* [Object tracking records]
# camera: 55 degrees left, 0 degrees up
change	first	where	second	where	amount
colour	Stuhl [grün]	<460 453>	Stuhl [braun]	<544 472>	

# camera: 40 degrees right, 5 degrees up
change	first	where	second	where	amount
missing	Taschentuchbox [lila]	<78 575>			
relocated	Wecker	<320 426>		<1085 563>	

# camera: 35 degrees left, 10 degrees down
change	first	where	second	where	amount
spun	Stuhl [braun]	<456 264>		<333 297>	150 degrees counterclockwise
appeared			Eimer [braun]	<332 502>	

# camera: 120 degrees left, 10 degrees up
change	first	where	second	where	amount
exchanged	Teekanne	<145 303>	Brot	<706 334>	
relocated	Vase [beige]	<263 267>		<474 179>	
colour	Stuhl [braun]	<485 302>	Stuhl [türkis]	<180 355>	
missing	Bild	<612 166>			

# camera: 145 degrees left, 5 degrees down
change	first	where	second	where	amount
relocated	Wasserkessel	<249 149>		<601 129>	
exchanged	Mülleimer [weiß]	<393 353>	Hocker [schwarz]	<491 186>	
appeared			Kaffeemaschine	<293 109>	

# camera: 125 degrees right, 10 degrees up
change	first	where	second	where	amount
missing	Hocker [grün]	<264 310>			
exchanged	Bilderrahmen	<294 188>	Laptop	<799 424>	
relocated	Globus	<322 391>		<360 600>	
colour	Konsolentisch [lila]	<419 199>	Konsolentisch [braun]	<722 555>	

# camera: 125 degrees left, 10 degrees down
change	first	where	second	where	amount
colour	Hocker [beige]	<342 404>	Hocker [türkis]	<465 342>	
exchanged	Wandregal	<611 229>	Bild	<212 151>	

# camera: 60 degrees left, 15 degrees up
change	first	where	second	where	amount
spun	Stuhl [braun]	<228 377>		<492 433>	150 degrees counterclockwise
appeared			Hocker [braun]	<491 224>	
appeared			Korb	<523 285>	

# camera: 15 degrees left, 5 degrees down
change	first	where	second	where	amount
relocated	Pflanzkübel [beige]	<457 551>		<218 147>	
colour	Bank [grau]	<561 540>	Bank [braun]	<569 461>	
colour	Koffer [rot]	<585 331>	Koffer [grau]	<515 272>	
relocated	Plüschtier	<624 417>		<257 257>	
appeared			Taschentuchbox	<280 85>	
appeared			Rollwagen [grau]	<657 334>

* [Task directions] Could you restate every record word for word?

* [Written response]
# camera: 55 degrees left, 0 degrees up
change	first	where	second	where	amount
colour	Stuhl [grün]	<460 453>	Stuhl [braun]	<544 472>	

# camera: 40 degrees right, 5 degrees up
change	first	where	second	where	amount
missing	Taschentuchbox [lila]	<78 575>			
relocated	Wecker	<320 426>		<1085 563>	

# camera: 35 degrees left, 10 degrees down
change	first	where	second	where	amount
spun	Stuhl [braun]	<456 264>		<333 297>	150 degrees counterclockwise
appeared			Eimer [braun]	<332 502>	

# camera: 120 degrees left, 10 degrees up
change	first	where	second	where	amount
exchanged	Teekanne	<145 303>	Brot	<706 334>	
relocated	Vase [beige]	<263 267>		<474 179>	
colour	Stuhl [braun]	<485 302>	Stuhl [türkis]	<180 355>	
missing	Bild	<612 166>			

# camera: 145 degrees left, 5 degrees down
change	first	where	second	where	amount
relocated	Wasserkessel	<249 149>		<601 129>	
exchanged	Mülleimer [weiß]	<393 353>	Hocker [schwarz]	<491 186>	
appeared			Kaffeemaschine	<293 109>	

# camera: 125 degrees right, 10 degrees up
change	first	where	second	where	amount
missing	Hocker [grün]	<264 310>			
exchanged	Bilderrahmen	<294 188>	Laptop	<799 424>	
relocated	Globus	<322 391>		<360 600>	
colour	Konsolentisch [lila]	<419 199>	Konsolentisch [braun]	<722 555>	

# camera: 125 degrees left, 10 degrees down
change	first	where	second	where	amount
colour	Hocker [beige]	<342 404>	Hocker [türkis]	<465 342>	
exchanged	Wandregal	<611 229>	Bild	<212 151>	

# camera: 60 degrees left, 15 degrees up
change	first	where	second	where	amount
spun	Stuhl [braun]	<228 377>		<492 433>	150 degrees counterclockwise
appeared			Hocker [braun]	<491 224>	
appeared			Korb	<523 285>	

# camera: 15 degrees left, 5 degrees down
change	first	where	second	where	amount
relocated	Pflanzkübel [beige]	<457 551>		<218 147>	
colour	Bank [grau]	<561 540>	Bank [braun]	<569 461>	
colour	Koffer [rot]	<585 331>	Koffer [grau]	<515 272>	
relocated	Plüschtier	<624 417>		<257 257>	
appeared			Taschentuchbox	<280 85>	
appeared			Rollwagen [grau]	<657 334>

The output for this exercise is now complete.